─── TEXTO DE LECTURA ───

La americanidad –como visión unificadora y rescatadora de la cultura de los vencidos y los explotados para su apropiación popular contemporánea– constituye una concepción a una práctica de vanguardia, y es en relación con este criterio que debemos estudiar a Darío y a Martí, como unidad y binomio seminal para la cultura de Nuestra América, puesto que ambos buscaron en ella –cada uno según su capacidad y de acuerdo con sus necesidades– las claves de la superación de lo imposible. Todo, naturalmente, bajo el criterio histórico de considerarlos como hombres de su época y partícipes necesarios, ambos, de la cultura dominante. Ello plantea la necesidad de una consideración total y globalizante de su actividad; es decir, su consideración como hombres totales y actuantes, y no solamente como literatos o políticos, so pena de minimizar su significado. En tanto que hombres fueron, y totales y contradictorios, la contradicción se impone como el punto de partida para esclarecérnoslos, quedando con ello fuera de óptica la posibilidad de condenarlos o glorificarlos como resultado de nuestra apropiación, que debe necesariamente ser objetiva en tanto necesidad histórica. Esta postura de ninguna manera busca caer en la deplorable actitud de la conciliación gratuita. Al contrario, si se vislumbran sus resultados a largo plazo, se trueca en un difícil compromiso para con ambos y para con los intereses de la revolución en América Central y en toda Nuestra América.
Si admitimos que la escritura de textos literarios constituye una práctica ideológica de clase (una conducta), hubimos de definir históricamente la ideología dual de la clase a la que pertenecen sus practicantes –en especial a los que nos interesa clarificar– a fin de podernos explicar sus posibilidades históricas y concretas de desarrollo intelectual e ideológico, así como la diversidad igualmente ideológica que pueden presentar sus obras, riquísimas en lo formal y en lo contenidístico, a lo largo de sus vidas y de su práctica literaria. Ni Darío ni Martí escapan a semejante consideración, y el eje metodológico para enjuiciarlos globalmente debe ser el de arrancar de la contradicción ideológica gestada por la confluencia de posibilidades e imposibilidades de una formación social dependiente, pero capitalista al fin y al cabo. Sui géneris situación habrá de dar origen a una expresión sui géneris, conformadora de una tradición de cultura que tiene desarrollos contemporáneos en todos los géneros literarios en el mundo, necesarios de ser elucidados. Íntimamente ligado a este problema propio de la cultura dominante, se encuentra el de la necesaria consideración del desarrollo o involución de las culturas populares y su absorción por el capitalismo, o el de la producción de la subcultura de masas fabricada por el aparato de poder para el consumo mercantilizado y reproducción ideológica masificada de los pseudovalores dominantes. Desgraciadamente y por razones obvias, estos problemas no los trataremos aquí.

─── DATOS EXTRAÍDOS ───

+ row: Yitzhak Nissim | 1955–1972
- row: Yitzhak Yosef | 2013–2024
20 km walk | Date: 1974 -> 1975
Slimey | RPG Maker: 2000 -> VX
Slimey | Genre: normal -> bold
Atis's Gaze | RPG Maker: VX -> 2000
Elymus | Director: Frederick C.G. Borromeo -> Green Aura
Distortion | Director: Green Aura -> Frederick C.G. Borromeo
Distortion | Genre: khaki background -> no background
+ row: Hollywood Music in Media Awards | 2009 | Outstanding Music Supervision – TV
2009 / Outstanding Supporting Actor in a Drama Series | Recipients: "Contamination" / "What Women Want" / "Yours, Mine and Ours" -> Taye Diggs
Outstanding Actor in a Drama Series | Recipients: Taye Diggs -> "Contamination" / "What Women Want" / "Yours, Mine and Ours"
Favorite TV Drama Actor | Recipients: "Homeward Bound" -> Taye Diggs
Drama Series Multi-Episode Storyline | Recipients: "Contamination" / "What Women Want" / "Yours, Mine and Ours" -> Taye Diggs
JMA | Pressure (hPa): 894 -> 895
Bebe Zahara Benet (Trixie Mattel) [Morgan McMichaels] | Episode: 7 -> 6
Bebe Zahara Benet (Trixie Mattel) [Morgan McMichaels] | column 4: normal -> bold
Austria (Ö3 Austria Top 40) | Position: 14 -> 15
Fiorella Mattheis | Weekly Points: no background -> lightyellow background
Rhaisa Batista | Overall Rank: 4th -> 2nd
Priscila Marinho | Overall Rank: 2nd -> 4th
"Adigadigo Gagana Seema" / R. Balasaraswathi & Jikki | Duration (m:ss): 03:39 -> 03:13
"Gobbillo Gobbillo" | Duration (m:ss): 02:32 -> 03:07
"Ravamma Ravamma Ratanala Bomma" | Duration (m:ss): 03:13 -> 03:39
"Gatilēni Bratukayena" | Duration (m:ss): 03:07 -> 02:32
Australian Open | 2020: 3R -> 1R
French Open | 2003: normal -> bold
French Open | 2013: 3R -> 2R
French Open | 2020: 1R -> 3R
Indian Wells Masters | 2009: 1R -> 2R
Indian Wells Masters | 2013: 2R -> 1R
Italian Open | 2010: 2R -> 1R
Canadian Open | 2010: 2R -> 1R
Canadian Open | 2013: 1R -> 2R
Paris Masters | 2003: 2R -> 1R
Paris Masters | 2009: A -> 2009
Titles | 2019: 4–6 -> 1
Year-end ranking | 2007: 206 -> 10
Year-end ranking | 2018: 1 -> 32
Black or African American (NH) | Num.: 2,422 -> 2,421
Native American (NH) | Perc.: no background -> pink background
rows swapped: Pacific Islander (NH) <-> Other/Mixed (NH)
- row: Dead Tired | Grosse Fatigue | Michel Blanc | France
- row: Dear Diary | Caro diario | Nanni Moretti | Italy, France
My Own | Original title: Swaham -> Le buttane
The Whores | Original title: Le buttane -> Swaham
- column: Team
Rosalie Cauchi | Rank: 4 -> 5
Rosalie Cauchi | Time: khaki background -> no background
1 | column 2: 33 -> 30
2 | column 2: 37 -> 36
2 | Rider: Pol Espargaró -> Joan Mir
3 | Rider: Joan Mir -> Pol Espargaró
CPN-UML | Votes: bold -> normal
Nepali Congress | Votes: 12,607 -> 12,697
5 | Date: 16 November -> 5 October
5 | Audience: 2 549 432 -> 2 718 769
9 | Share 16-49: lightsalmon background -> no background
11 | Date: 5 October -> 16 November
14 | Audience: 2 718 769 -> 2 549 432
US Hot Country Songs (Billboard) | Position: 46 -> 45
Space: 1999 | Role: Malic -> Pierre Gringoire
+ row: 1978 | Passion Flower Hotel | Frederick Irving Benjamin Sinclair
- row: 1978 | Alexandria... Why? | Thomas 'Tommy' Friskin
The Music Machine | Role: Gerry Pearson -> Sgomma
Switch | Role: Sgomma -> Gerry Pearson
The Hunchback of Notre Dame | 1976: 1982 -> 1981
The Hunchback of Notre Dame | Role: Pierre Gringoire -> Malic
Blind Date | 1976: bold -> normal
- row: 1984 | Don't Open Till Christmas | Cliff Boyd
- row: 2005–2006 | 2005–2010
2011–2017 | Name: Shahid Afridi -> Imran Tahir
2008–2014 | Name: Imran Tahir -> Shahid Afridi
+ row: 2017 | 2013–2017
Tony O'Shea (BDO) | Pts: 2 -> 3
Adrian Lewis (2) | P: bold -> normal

───

### INSTRUCCIONES
- a) Según el texto sobre Darío y Martí, ¿qué se impone como punto de partida para esclarecerlos?
- b) Retoma el texto sobre Darío y Martí y prolóngalo a partir de su última oración.

### RESULTADOS POR TAREA
- a) La contradicción.

- b)
Martí o la práctica de lo imposible por medio del amor
El filón humano que para la cultura y la economía dominantes aparece como subterráneo, y que para Martí constituye foco de redención de América y de la Humanidad, hay que buscarlo en el desarrollo de las civilizaciones precolombinas, en las cuales, de la matriz de la comunidad primitiva, que implicó una identificación total del hombre con las condiciones de su reproducción, y por tanto, fundó una ideología que no dualizaba la perfección espiritual y la acción sobre el mundo, se desarrolló una forma social de transición que implicaba ya un proceso de alejamiento del hombre respecto de sus condiciones básicas de reproducción: la sociedad despótico-tributaria, que –en el marco histórico de las sociedades clasistas– implicó también una época de equilibrio entre los factores de explotación y, por lo tanto, en vista de que el divorcio del hombre y sus condiciones vitales no era completo ni aún avanzado, permitió el desarrollo de esta ideología, sintetizada en la obra del hombre que a partir del cultivo de sus virtudes asciende a la categoría de divinidad y que las culturas de Mesoamérica conocen como la imagen de la síntesis contradictoria expresada en Kukulkan, la Serpiente Emplumada. Martí ve, en el indio, no sólo la encarnación de esta redención necesaria ya a la altura del desarrollo capitalista dependiente que le tocó vivir, sino también un sujeto real revolucionario, imprescindible para la liberación de todas las clases y todas las etnias de Nuestra América, en tanto vio con claridad meridiana el papel productivo del indio en el concierto económico de su época. Martí asume la filosofía de la totalidad e identidad Hombre-Mundo, Materia-Conciencia como una práctica moral inserta con decisión en su tiempo y, consecuentemente, muere en combate.
Es claro que la forma de la colosal expresión martiana estuvo pautada –en sus años formativos– por el liberalismo y por las corrientes literarias románticas, pero se trata de pautas ampliamente desbordadas por la vitalidad y el genio del hombre Martí, del ente humano total Martí.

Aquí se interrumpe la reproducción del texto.